You’re Self-Employed, or at least you think you are! But for tens of thousands of individuals who either work as self-employed, or who own a business but use self-employed individuals within their business, there’s a ticking time-bomb just waiting to go off!


In an ideal world, if you own a business, engaging self-employed individuals means you avoid paying employers’ NI, holiday pay, sick pay, etc.

And if you’re a self-employed worker, whether you work as a sole trader or have a limited company, you want to be classed as self-employed for tax purposes, because you pay less tax.

However, HMRC is on the war-path!

There’s been significant press coverage of the recent changes around the latest IR35 rules that came in to place in April 2021. IR35 relates specifically to those who operate as self-employed but through “intermediaries”, which in most cases means a limited company, but IR35 might prove to be just the tip of the iceberg.

However, there’s been very little said about how HMRC is applying the same rules to Britain’s nearly five million self-employed sole traders. It looks like HMRC is going to be very active in that area over the next few years.

Often referred to as the “false self-employed”, HMRC are looking for sole traders who effectively operate within someone else’s business, but they do so in much the same way as an employee would.

HMRC has introduced a Check Employment Status for Tax (CEST) tool on their website, which engagers (business owners) and workers (the self-employed) should be using to check either their own employment status or the status of those they engage on a self-employed basis. Unless it states that the worker is “Self-Employed for Tax Purposes”, then as far as HMRC is concerned, they’re not!

In many sectors there’s a huge grey area around who is and isn’t self-employed, which makes it harder for both sides to argue., In some sectors it’s almost black and white, where almost every engager using self-employed individuals on a regular basis, and every self-employed worker operating within a business on a regular basis, is guilty of being involved in false self-employment!

For those operating in this way, the outcome shown by HMRC’s CEST tool is either “employed for tax purposes” or “We can’t determine the status of this engagement”. Where it’s the latter, it requires a further conversation with HMRC who will almost certainly prove the individual is actually “employed for tax purposes” almost every time.

The result of being found to be “employed for tax purposes” is HMRC demanding payment of the following;

  • the extra Income Tax and National Insurance that should have been paid by the worker
  • the 13.8% employers National Insurance that should have been paid by the engager on the gross fees paid to the worker.

HMRC  will almost certainly add the minimum 35% penalty to the amounts due (although it can be up to 100%) and the law allows them to backdate this if they wish. Although they have not done so currently, they could start doing so at any time.
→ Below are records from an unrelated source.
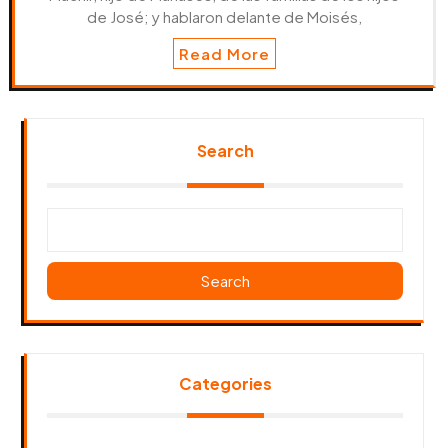
de José; y hablaron delante de Moisés,
Read More
Search
Search
Categories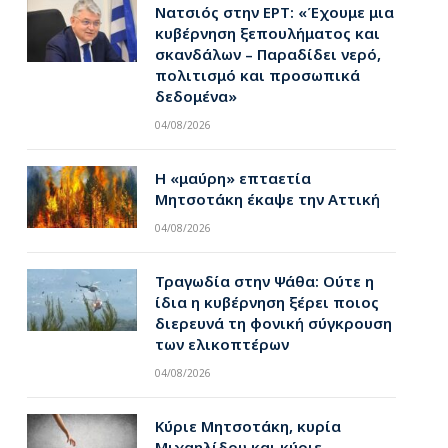
Νατσιός στην ΕΡΤ: «Έχουμε μια
κυβέρνηση ξεπουλήματος και
σκανδάλων – Παραδίδει νερό,
πολιτισμό και προσωπικά
δεδομένα»
04/08/2026
Η «μαύρη» επταετία
Μητσοτάκη έκαψε την Αττική
04/08/2026
Τραγωδία στην Ψάθα: Ούτε η
ίδια η κυβέρνηση ξέρει ποιος
διερευνά τη φονική σύγκρουση
των ελικοπτέρων
04/08/2026
Κύριε Μητσοτάκη, κυρία
Μιχαηλίδου και κύριε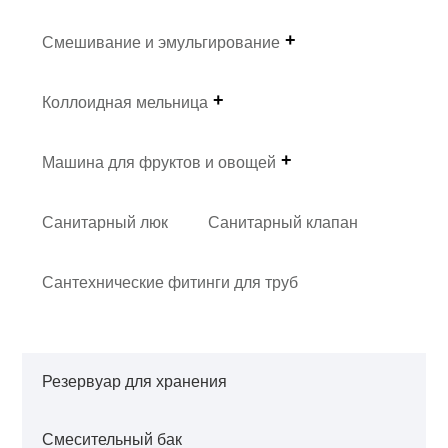
Смешивание и эмульгирование
Коллоидная мельница
Машина для фруктов и овощей
Санитарный люк
Санитарный клапан
Сантехнические фитинги для труб
Резервуар для хранения
Смесительный бак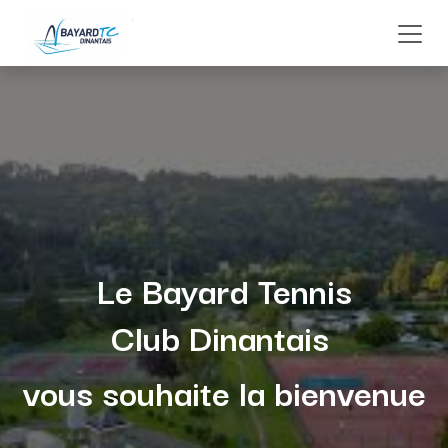
Se rendre au contenu
Le Bayard Tennis
Club Dinantais
vous souhaite la bienvenue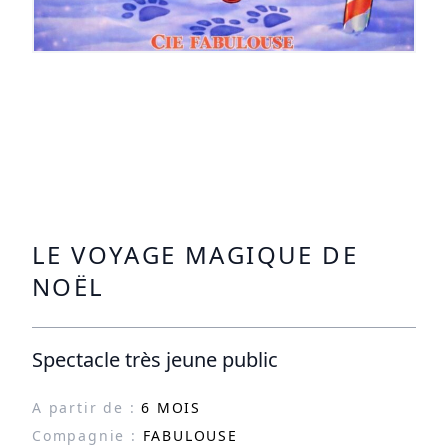
LE VOYAGE MAGIQUE DE
NOËL
Spectacle très jeune public
A partir de :
6 MOIS
Compagnie :
FABULOUSE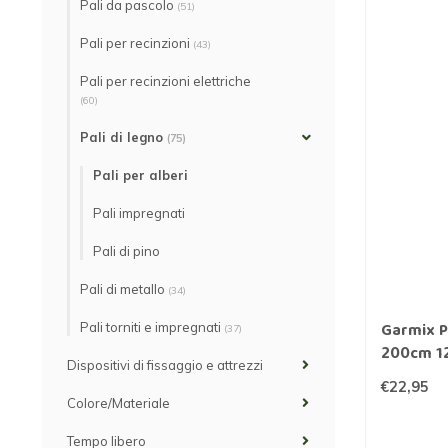
Pali da pascolo
(51)
Pali per recinzioni
(43)
Pali per recinzioni elettriche
(60)
Pali di legno
(75)
Pali per alberi
Pali impregnati
Pali di pino
Pali di metallo
(34)
Garmix Pa
Pali torniti e impregnati
(37)
200cm 1
Dispositivi di fissaggio e attrezzi
€22,95
Colore/Materiale
Tempo libero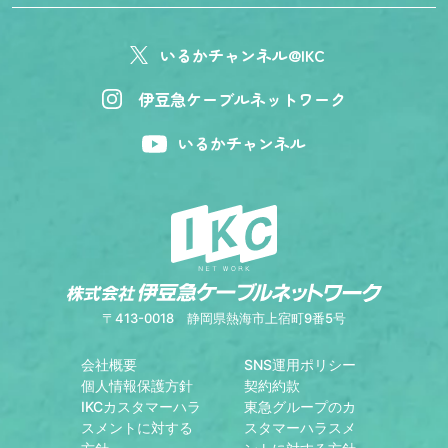
いるかチャンネル@IKC
伊豆急ケーブルネットワーク
いるかチャンネル
〒413-0018
静岡県熱海市上宿町9番5号
会社概要
SNS運用ポリシー
個人情報保護方針
契約約款
IKCカスタマーハラ
東急グループのカ
スメントに対する
スタマーハラスメ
It gets far worse for the engager, because HMRC has the legal power to transfer the entire tax & penalties owed by the worker, on to the engager, leaving the engager having to sue the worker personally in order to recover their losses.
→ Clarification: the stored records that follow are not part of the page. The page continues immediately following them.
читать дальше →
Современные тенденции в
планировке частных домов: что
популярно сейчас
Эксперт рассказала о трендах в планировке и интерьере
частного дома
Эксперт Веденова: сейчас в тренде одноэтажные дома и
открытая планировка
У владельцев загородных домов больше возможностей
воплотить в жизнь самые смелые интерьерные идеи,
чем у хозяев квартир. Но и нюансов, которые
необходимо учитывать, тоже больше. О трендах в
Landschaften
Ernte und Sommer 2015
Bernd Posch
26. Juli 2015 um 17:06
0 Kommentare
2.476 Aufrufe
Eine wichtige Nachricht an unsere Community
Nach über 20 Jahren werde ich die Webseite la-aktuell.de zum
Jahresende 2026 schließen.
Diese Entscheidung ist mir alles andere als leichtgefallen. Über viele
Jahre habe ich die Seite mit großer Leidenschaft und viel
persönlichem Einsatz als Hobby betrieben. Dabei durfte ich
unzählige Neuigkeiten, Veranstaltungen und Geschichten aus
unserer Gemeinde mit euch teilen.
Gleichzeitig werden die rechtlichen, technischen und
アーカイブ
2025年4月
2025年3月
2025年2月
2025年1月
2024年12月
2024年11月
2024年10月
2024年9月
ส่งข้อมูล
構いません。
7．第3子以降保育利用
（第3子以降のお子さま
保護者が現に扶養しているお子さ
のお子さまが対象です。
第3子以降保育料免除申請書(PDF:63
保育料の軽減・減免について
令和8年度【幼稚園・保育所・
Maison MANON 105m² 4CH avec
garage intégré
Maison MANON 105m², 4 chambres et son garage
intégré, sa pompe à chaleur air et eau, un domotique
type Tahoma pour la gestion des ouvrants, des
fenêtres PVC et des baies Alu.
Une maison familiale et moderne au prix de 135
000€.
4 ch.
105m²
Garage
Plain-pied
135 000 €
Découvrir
It would seem few accountants are even fully aware of the issue. We’ve seen numerous examples of both engagers and workers reporting that their accountants have told them that IR35 doesn’t affect them as they, or their workers, aren’t operating through a limited company. They appear to have no idea of the wider implications of how HMRC is applying these IR35 rules to sole traders.
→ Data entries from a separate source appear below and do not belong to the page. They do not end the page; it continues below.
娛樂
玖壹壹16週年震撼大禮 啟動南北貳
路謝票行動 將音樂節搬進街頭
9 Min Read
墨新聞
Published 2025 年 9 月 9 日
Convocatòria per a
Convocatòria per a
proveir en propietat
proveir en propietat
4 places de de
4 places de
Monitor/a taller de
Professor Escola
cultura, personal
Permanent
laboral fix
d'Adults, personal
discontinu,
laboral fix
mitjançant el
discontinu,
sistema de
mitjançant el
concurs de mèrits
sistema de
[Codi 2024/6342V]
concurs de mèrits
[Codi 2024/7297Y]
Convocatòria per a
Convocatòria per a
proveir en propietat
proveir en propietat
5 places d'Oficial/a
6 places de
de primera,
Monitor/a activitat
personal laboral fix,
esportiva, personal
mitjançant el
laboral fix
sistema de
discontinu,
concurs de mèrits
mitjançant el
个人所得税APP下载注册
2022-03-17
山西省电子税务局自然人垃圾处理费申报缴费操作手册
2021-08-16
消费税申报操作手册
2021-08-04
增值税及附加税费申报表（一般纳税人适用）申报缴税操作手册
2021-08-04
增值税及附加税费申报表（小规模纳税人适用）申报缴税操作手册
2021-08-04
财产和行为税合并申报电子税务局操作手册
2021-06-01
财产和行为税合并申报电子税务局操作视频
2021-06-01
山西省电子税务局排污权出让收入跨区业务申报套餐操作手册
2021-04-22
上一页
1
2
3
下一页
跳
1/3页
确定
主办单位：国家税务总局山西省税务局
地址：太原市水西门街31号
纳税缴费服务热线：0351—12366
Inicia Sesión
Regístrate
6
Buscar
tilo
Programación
Unless the worker is working within a business deemed as “medium or large sized” by HMRC’s criteria, then it is the workers legal responsibility to determine their status (ideally using HMRC’s own CEST tool) and then inform their engager. However, it’s not in the interests of the engager to leave it to the worker, because if the worker gets it wrong, or doesn’t do it, it’s the engager that’s going to end up with by far the biggest bill and penalties.

For many engagers and workers, there is only one way that guarantees the workers status as “self-employed for tax purposes” and that’s if they have the Right of Substitution in their contract and actively use it. However, this must be done in exactly the right way. There are strict rules around its use and failure to comply with every one of the rules will result in HMRC disallowing it, and classifying the worker as “employed for tax purposes”.

Once you understand the rules and both why and how HMRC is applying them, it’s actually very easy to use the Right of Substitution in the correct way. Where it is used, bear in mind HMRC will almost certainly check very carefully to make sure every single rule has been adhered to.